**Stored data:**
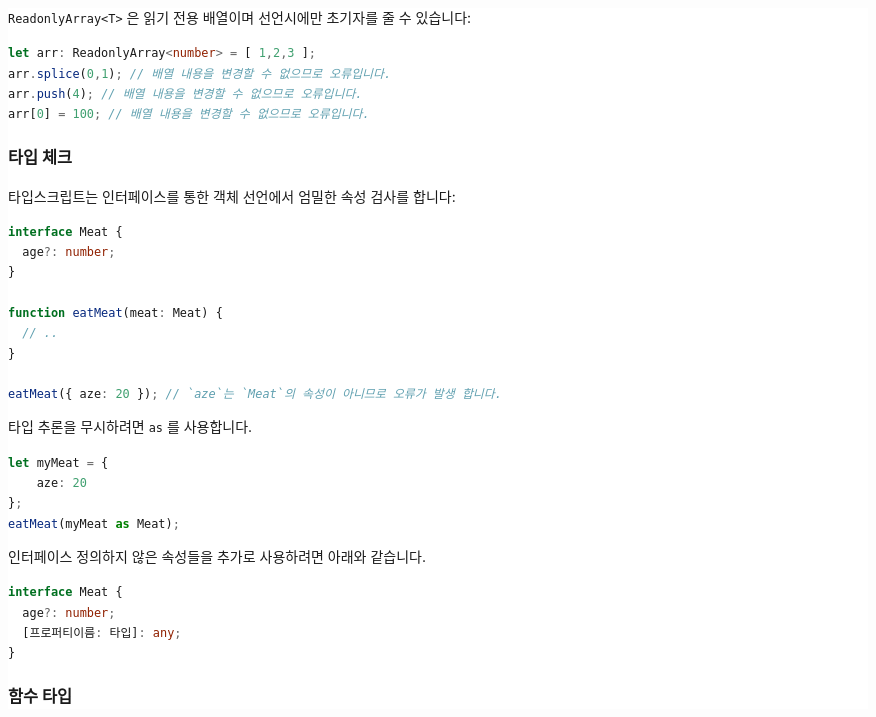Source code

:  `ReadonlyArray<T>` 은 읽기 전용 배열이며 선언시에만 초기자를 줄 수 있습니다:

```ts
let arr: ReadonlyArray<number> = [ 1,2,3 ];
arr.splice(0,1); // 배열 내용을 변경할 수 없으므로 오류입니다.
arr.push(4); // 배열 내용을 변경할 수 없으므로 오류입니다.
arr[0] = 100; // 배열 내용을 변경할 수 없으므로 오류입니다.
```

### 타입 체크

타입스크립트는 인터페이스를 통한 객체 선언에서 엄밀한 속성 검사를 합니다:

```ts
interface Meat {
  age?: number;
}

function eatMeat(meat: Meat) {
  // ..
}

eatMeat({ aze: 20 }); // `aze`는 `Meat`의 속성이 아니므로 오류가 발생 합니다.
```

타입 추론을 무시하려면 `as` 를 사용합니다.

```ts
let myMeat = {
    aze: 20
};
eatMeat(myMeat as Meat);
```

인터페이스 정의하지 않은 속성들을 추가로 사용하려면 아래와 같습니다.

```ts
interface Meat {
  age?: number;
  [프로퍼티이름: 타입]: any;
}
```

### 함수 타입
--
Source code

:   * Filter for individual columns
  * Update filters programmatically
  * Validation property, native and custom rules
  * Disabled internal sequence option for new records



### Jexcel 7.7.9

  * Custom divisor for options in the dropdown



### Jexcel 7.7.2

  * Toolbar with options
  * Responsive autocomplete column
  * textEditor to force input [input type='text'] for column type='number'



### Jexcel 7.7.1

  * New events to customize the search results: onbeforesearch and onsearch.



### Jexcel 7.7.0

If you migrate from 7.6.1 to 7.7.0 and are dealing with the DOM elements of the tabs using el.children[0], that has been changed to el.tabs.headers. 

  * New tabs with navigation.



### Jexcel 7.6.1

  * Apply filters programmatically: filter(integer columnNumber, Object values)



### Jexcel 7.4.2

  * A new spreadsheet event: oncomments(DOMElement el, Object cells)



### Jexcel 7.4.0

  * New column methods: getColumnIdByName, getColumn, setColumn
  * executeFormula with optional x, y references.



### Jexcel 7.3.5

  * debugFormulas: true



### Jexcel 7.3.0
--
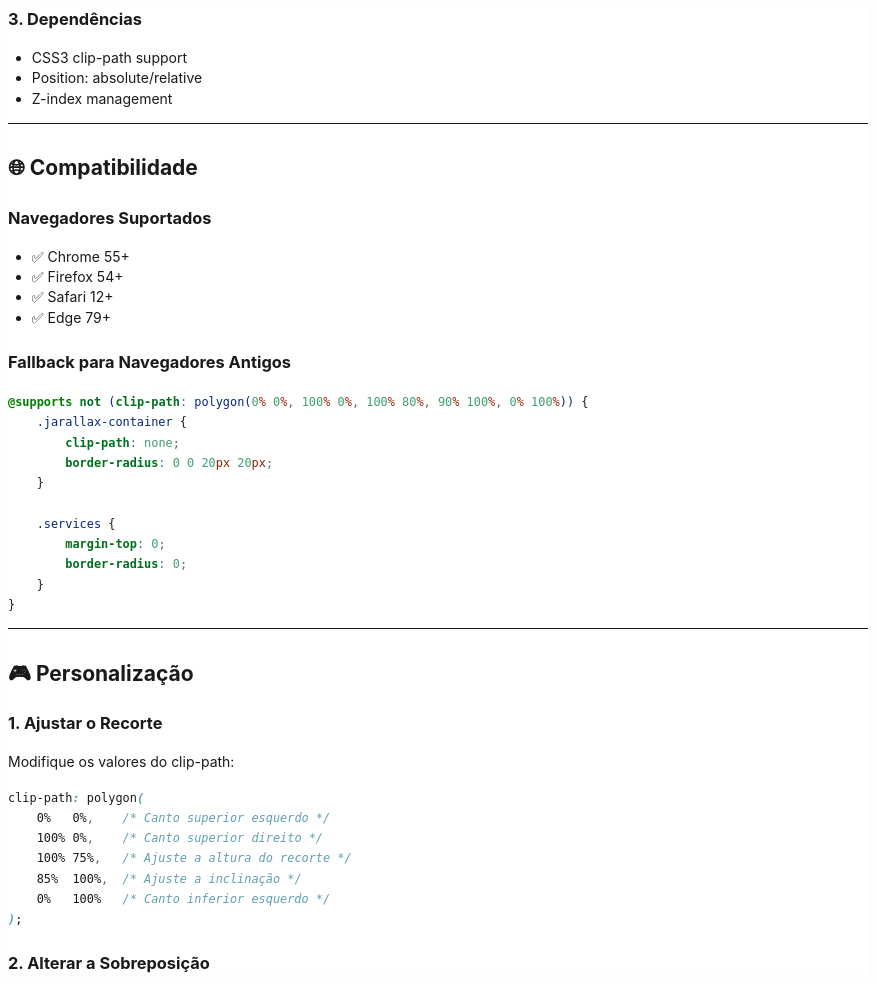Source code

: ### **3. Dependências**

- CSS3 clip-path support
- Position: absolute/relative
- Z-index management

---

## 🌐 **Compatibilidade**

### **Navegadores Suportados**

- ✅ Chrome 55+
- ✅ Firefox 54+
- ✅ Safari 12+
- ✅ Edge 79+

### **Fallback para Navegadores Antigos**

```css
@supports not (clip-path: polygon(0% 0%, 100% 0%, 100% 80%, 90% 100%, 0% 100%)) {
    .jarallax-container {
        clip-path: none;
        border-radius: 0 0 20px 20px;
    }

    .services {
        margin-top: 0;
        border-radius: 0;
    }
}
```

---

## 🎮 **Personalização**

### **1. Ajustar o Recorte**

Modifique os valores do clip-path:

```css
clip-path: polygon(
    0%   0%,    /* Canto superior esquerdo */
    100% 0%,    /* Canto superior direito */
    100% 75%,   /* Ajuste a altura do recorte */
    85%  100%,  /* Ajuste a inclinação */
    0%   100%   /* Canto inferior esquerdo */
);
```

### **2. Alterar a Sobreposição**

**INSTRUCTIONS FOR THE TASK:** Taking the records above, retype every line from the one with "### **3. Dependências**" down to the one with "### **2. Alterar a Sobreposição**", exactly and with nothing else.

**YOUR RESPONSE:**
: ### **3. Dependências**

- CSS3 clip-path support
- Position: absolute/relative
- Z-index management

---

## 🌐 **Compatibilidade**

### **Navegadores Suportados**

- ✅ Chrome 55+
- ✅ Firefox 54+
- ✅ Safari 12+
- ✅ Edge 79+

### **Fallback para Navegadores Antigos**

```css
@supports not (clip-path: polygon(0% 0%, 100% 0%, 100% 80%, 90% 100%, 0% 100%)) {
    .jarallax-container {
        clip-path: none;
        border-radius: 0 0 20px 20px;
    }

    .services {
        margin-top: 0;
        border-radius: 0;
    }
}
```

---

## 🎮 **Personalização**

### **1. Ajustar o Recorte**

Modifique os valores do clip-path:

```css
clip-path: polygon(
    0%   0%,    /* Canto superior esquerdo */
    100% 0%,    /* Canto superior direito */
    100% 75%,   /* Ajuste a altura do recorte */
    85%  100%,  /* Ajuste a inclinação */
    0%   100%   /* Canto inferior esquerdo */
);
```

### **2. Alterar a Sobreposição**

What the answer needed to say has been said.